Contro l'usura l'aiuto delle comunità - Imagoeconomica
Non è solo un fidarsi dell’altro, delle sue capacità di rialzarsi da un periodo di fragilità grazie ad una mano tesa. È ancor prima essere corresponsabili di quel percorso di accompagnamento che permette di dare seconde opportunità alle persone. “Mi fido di noi”, il progetto di microcredito sociale lanciato da Conferenza episcopale italiana, Caritas italiana, Consulta Nazionale Antiusura, le diocesi e cinque fondazioni antiusura (San Bernardino di Milano, Salus Populi Romani di Roma, San Nicola e SS. Medici di Bari, Santi Massimiliano e Rosalia di Palermo e Sant’Ignazio da Laconi di Cagliari) presentato oggi a Roma, consente così di “stare accanto” non solo con un sostegno economico ma con strumenti nuovi ed inclusivi rendendo quel credito ricevuto non un peso ma un segno di riscatto e fiducia.

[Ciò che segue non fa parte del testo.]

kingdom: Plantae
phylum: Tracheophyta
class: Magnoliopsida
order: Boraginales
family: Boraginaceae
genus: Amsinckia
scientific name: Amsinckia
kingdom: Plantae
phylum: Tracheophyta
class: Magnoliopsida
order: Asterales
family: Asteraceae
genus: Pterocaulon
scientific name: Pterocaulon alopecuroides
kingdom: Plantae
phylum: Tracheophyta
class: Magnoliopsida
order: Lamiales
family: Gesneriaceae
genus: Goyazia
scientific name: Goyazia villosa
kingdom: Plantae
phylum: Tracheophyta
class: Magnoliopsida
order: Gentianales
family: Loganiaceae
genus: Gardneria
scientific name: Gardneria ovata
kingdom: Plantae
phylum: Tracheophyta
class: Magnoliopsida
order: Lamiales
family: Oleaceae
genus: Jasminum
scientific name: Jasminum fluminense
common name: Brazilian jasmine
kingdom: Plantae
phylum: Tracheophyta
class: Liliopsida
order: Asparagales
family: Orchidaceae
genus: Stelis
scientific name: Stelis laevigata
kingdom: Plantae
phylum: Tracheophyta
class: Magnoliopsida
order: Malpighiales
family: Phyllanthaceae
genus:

Così la donna emiliana che ha perso tutto nell’alluvione è riuscita a ricomprare i mobili di casa e quella che ha subìto violenza a pagarsi le spese legali in sede civile per tutelare i propri figli. Sono tante e generalizzate le situazioni di fragilità che possono trovare risposta con il microcredito, in sostanza «un’alleanza sociale per la speranza, che rappresenta un giubileo per chi non ha speranza». Il presidente della Cei, il cardinale Matteo Zuppi si sofferma molto sul «valore della corresponsabilità del progetto, che significa uscire dall’idea del mi fido solo di me e basta» e ci proietta nella dimensione del noi per dare non «cure palliative a quella singola fragilità, ma la cura». È quindi «la carità che diventa progetto», prosegue l’arcivescovo di Bologna, non aiuto fine a se stesso.
Attraverso l’accesso al microcredito, un contributo di 8mila euro concesso in base a criteri di sostenibilità per spese mediche, canone di locazione, riqualificazione energetica dell’abitazione, accesso ai servizi pubblici essenziali (trasporti ed energia), spese scolastiche e di formazione, «si scommette sul proprio futuro, non vedendo nel domani una minaccia», aggiunge poi il segretario generale della Cei, monsignor Giuseppe Baturi. In “Mi fido di noi”, l’arcivescovo di Cagliari vede infatti tre punti fondamentali; innanzitutto «la finalità di dare fiducia a persone e famiglie in difficoltà, poi dare loro un aiuto che è valore economico, ma anche - questo il terzo punto - il valore sociale del progetto ovvero il coinvolgimento della comunità, delle diocesi e delle parrocchie che adattano il progetto di restituzione alle esigenze delle singole persone».
Ecco perché ci si rivolge a quanti – enti, associazioni di categoria, istituzioni, privati cittadini – possono dare il proprio contributo per diffondere questa opera-segno. Con questo progetto si passa dalla «cultura dell’io alla cultura del noi», ricorda il direttore di Caritas italiana don Marco Pagniello, sottolineando che chi si rivolge alla Caritas «non è solo portatore di bisogni, ma anche di desideri. Con questo progetto si educa e si restituisce dignità, ciò può funzionare però se c’è dietro una comunità che lo accompagna». Il microcredito è così uno strumento in più nella “cassetta degli attrezzi” degli operatori Caritas, «per non cadere nell’assistenzialismo, ma per generare percorsi virtuosi. Perciò don Pagniello parla di progetto inteso come maxi-opportunità «perché ci permette di costruire legami», di maxi-famiglia perché «è un sostegno che protegge e accompagna, non compromettendo la stabilità familiare», è la speranza di una maxi-fiducia «ovvero la fiducia che si moltiplica». Ed infine è maxi-comunità perché «solo le relazioni fanno la differenza».
Ad essere protagoniste saranno le diocesi (finora hanno aderito in una ottantina) e le Caritas diocesane che attivano il punto di contatto. “Mi fido di noi” vuole così sviluppare - spiega Alessandro Caffi, dirigente per la gestione delle risorse finanziarie per i progetti speciali della Cei - un «hub di sviluppo locale per migliorare la personalizzazione del microcredito». La Cei, come ente gestore, gestisce invece il fondo di raccolta e garantisce il coordinamento nazionale del progetto, mentre Banca etica fornisce il supporto tecnico per la gestione delle risorse finanziarie, ma i contratti di finanziamento saranno stipulati direttamente tra le Fondazioni antiusura e i beneficiari.